DATA FOR THIS TASK -
= = =

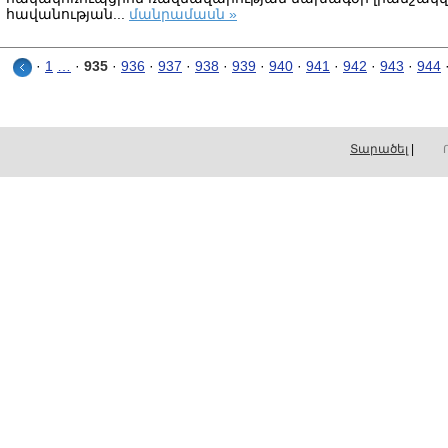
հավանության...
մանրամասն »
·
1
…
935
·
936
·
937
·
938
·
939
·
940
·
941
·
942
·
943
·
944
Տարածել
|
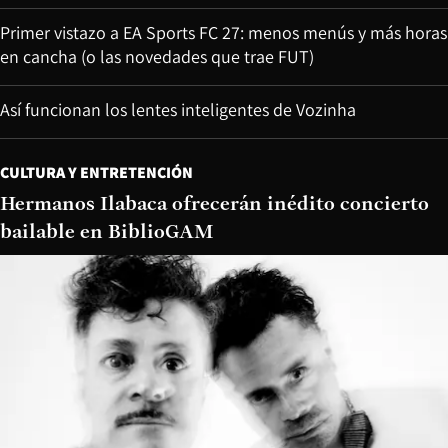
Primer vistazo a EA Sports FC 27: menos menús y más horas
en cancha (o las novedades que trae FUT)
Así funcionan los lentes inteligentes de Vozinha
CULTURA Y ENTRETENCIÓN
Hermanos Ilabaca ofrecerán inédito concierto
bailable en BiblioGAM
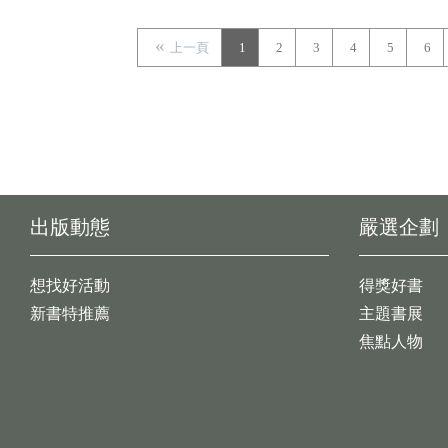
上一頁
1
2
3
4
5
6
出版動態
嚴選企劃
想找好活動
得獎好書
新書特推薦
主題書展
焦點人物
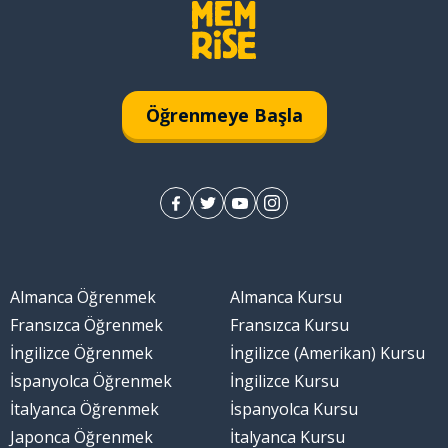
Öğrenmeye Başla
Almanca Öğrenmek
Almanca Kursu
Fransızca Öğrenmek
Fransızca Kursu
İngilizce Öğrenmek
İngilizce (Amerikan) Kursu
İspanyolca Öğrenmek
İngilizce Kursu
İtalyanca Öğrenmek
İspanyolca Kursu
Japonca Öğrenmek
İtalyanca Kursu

= = =

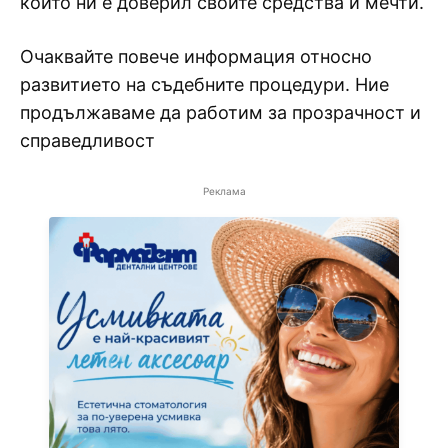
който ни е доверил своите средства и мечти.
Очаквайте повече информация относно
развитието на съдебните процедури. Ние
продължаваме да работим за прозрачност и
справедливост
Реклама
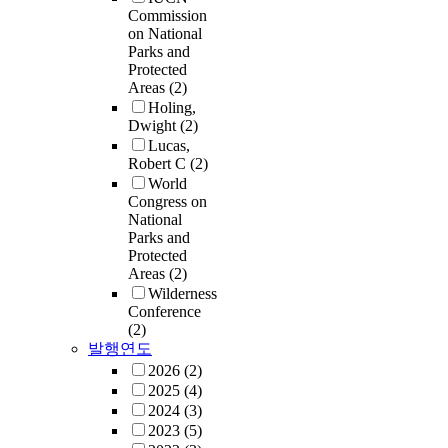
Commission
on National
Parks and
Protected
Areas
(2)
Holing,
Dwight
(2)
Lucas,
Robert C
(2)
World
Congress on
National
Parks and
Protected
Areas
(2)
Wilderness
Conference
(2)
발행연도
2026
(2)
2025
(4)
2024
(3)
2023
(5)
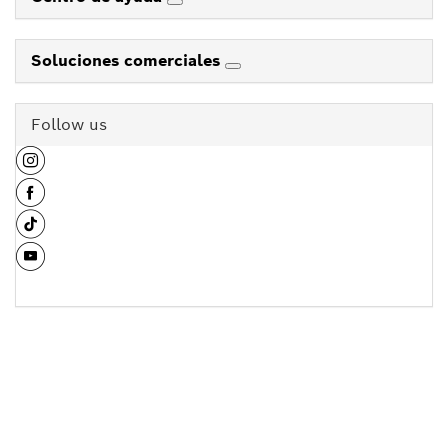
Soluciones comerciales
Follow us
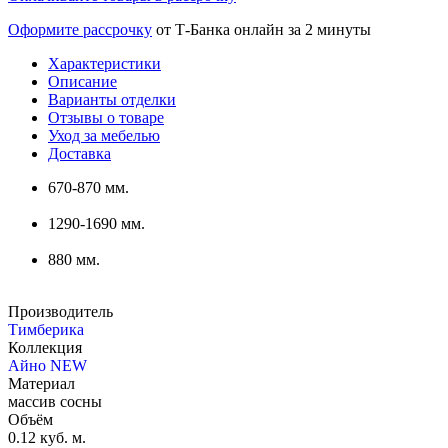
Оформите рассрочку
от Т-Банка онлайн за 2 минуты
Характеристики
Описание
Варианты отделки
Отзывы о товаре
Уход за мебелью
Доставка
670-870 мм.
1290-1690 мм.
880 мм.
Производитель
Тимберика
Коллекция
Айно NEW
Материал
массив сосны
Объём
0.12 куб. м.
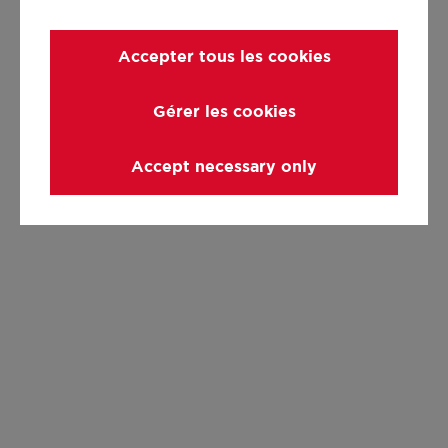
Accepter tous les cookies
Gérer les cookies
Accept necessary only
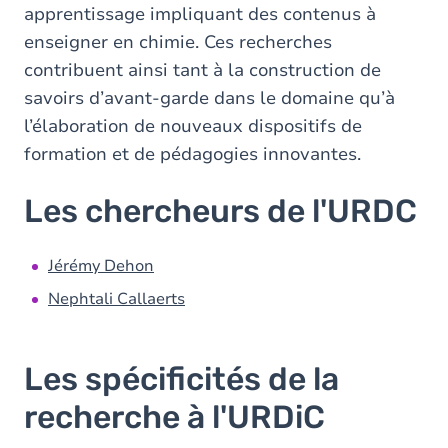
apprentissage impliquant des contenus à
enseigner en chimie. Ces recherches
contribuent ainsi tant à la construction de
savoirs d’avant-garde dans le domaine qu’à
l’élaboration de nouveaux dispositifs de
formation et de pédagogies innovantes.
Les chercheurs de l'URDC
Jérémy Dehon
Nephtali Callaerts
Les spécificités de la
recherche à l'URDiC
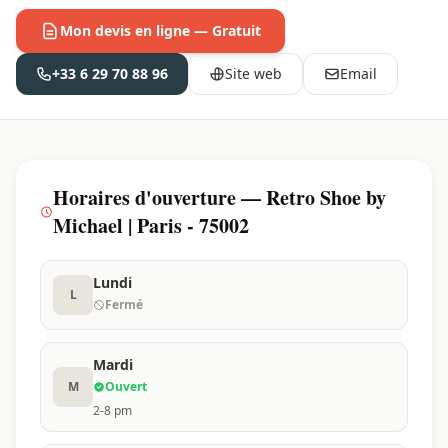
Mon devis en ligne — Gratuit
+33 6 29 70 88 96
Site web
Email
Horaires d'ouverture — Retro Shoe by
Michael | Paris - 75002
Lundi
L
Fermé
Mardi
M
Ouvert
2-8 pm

= = =

TASK DESCRIPTION - Lines above with "Öğrenmek" in them are the ones to copy.

RESULT OF THE EXERCISE -
Almanca Öğrenmek
Fransızca Öğrenmek
İngilizce Öğrenmek
İspanyolca Öğrenmek
İtalyanca Öğrenmek
Japonca Öğrenmek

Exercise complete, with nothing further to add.